Limitations on the simulation of non-sparse Hamiltonians

TL;DR

This paper explores the fundamental limitations of simulating dense, non-sparse Hamiltonians on quantum computers, extending existing theorems and identifying cases where efficient simulation is possible.

Contribution

It generalizes the no-fast-forwarding theorem to dense Hamiltonians and establishes new lower bounds on simulation time, highlighting the challenges and potential for specific cases.

Findings

Dense Hamiltonians cannot be simulated faster than linear in ||Ht||

Known quantum walk simulations cannot be significantly improved for general dense Hamiltonians

Certain non-sparse Hamiltonians with small graph arboricity can be simulated efficiently

Abstract

The problem of simulating sparse Hamiltonians on quantum computers is well studied. The evolution of a sparse N x N Hamiltonian H for time t can be simulated using O(||Ht||poly(log N)) operations, which is essentially optimal due to a no--fast-forwarding theorem. Here, we consider non-sparse Hamiltonians and show significant limitations on their simulation.
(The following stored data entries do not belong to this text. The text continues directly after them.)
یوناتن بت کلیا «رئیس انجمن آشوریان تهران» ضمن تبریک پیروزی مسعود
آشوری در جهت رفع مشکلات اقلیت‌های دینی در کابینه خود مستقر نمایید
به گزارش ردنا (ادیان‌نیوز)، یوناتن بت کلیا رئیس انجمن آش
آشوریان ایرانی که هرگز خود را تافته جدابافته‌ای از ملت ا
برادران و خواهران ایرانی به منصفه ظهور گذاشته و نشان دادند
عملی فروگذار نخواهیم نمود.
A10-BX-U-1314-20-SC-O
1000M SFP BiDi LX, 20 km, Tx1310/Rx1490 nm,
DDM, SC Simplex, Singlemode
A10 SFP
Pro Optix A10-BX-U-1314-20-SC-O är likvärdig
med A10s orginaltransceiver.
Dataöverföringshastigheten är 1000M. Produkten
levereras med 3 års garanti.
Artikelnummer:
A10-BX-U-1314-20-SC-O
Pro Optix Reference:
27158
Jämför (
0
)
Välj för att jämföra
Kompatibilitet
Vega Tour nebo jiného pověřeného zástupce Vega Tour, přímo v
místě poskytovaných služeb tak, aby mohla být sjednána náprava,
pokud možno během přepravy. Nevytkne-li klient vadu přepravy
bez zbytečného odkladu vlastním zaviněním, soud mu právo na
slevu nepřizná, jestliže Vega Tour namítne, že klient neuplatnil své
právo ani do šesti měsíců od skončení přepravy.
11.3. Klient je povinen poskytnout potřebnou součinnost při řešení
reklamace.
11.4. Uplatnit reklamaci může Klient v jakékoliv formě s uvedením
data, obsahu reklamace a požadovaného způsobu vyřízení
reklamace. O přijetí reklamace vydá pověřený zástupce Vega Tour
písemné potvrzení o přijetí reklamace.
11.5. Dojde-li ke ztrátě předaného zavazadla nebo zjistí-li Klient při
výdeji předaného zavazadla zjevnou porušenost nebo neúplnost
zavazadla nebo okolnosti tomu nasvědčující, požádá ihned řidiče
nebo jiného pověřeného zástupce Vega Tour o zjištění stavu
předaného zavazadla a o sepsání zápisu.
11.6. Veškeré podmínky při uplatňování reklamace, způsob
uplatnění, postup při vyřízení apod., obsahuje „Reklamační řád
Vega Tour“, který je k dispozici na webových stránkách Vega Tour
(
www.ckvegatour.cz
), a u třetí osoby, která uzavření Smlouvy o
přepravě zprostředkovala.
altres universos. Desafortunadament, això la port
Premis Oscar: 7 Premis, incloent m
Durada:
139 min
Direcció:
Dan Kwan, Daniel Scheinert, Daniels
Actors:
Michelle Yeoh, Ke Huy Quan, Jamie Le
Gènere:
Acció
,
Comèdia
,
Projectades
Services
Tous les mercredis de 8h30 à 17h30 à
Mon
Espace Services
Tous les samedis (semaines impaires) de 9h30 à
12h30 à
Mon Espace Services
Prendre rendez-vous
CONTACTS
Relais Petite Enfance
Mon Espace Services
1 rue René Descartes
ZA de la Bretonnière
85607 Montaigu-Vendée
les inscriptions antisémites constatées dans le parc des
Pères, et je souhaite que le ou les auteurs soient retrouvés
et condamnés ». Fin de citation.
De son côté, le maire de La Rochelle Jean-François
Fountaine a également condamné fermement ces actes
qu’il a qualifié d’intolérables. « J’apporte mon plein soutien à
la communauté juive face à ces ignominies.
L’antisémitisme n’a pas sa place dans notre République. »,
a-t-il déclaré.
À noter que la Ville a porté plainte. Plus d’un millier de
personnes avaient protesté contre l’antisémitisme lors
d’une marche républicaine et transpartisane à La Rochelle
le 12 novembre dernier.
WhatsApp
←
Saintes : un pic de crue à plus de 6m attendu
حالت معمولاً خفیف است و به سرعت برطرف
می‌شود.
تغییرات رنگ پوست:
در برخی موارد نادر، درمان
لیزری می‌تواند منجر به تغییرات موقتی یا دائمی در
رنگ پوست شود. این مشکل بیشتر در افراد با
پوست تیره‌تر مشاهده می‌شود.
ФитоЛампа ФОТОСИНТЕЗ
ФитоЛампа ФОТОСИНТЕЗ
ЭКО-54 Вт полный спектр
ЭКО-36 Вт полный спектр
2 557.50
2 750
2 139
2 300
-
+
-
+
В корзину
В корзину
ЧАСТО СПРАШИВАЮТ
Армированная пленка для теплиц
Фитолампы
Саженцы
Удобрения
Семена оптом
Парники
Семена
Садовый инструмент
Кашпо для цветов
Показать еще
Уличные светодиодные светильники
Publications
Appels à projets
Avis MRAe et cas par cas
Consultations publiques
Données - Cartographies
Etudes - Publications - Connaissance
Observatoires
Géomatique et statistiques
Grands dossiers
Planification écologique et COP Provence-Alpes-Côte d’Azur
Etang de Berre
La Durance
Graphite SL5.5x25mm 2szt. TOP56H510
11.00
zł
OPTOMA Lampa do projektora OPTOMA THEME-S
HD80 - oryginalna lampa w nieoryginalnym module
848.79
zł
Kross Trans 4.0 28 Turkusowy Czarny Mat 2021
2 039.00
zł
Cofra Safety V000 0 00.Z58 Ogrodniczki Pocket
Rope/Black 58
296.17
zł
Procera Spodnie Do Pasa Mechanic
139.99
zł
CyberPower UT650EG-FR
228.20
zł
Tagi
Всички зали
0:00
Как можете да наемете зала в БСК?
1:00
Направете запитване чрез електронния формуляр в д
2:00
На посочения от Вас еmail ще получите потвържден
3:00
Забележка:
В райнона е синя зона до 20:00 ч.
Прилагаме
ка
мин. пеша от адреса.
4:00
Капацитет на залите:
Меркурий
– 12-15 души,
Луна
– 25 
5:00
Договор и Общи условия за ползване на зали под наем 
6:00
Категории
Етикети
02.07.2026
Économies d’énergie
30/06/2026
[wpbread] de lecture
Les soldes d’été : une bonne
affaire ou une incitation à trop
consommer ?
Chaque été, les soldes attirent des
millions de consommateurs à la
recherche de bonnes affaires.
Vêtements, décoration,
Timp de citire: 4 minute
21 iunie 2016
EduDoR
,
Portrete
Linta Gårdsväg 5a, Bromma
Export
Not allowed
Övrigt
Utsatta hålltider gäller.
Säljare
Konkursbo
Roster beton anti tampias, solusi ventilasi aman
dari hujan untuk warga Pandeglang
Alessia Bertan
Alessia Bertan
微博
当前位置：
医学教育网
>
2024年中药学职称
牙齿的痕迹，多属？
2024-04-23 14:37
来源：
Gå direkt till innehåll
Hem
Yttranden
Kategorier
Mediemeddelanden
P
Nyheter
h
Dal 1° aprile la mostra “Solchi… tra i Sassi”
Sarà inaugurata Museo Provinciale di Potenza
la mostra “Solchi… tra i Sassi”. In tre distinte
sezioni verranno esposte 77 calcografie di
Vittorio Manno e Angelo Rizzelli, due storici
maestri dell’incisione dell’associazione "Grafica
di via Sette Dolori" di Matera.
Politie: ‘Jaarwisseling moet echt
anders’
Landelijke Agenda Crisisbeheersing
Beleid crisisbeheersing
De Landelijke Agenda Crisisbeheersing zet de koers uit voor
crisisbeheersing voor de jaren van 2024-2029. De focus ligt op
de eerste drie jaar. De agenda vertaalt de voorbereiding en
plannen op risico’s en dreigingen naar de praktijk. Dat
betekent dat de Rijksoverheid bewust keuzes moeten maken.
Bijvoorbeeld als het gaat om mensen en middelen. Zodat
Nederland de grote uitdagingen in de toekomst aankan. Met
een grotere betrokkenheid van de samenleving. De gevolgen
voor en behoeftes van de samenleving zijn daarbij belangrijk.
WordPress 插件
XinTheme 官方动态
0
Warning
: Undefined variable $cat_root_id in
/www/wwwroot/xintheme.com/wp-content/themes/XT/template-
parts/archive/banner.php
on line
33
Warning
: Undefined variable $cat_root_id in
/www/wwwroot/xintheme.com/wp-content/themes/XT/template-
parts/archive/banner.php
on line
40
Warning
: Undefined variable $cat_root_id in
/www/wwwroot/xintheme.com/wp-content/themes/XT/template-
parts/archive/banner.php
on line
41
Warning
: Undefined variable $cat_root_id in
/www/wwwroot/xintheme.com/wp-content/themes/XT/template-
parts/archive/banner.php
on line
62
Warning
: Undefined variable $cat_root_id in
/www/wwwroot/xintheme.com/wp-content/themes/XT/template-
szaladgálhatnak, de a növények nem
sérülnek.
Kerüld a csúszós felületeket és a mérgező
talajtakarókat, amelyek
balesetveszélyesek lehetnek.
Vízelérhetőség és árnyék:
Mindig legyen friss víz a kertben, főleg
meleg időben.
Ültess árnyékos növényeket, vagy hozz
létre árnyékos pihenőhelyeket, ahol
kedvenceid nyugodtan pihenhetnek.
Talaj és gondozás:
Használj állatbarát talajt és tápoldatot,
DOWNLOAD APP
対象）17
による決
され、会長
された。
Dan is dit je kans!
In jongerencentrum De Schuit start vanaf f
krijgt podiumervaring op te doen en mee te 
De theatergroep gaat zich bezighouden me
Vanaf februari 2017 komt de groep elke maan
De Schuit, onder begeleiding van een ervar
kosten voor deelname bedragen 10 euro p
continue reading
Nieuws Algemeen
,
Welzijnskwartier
We generalize the no--fast-forwarding theorem to dense Hamiltonians, ruling out generic simulations taking time o(||Ht||), even though ||H|| is not a unique measure of the size of a dense Hamiltonian $H$. We also present a stronger limitation ruling out the possibility of generic simulations taking time poly(||Ht||,log N), showing that known simulations based on discrete-time quantum walk cannot be dramatically improved in general. On the positive side, we show that some non-sparse Hamiltonians can be simulated efficiently, such as those with graphs of small arboricity.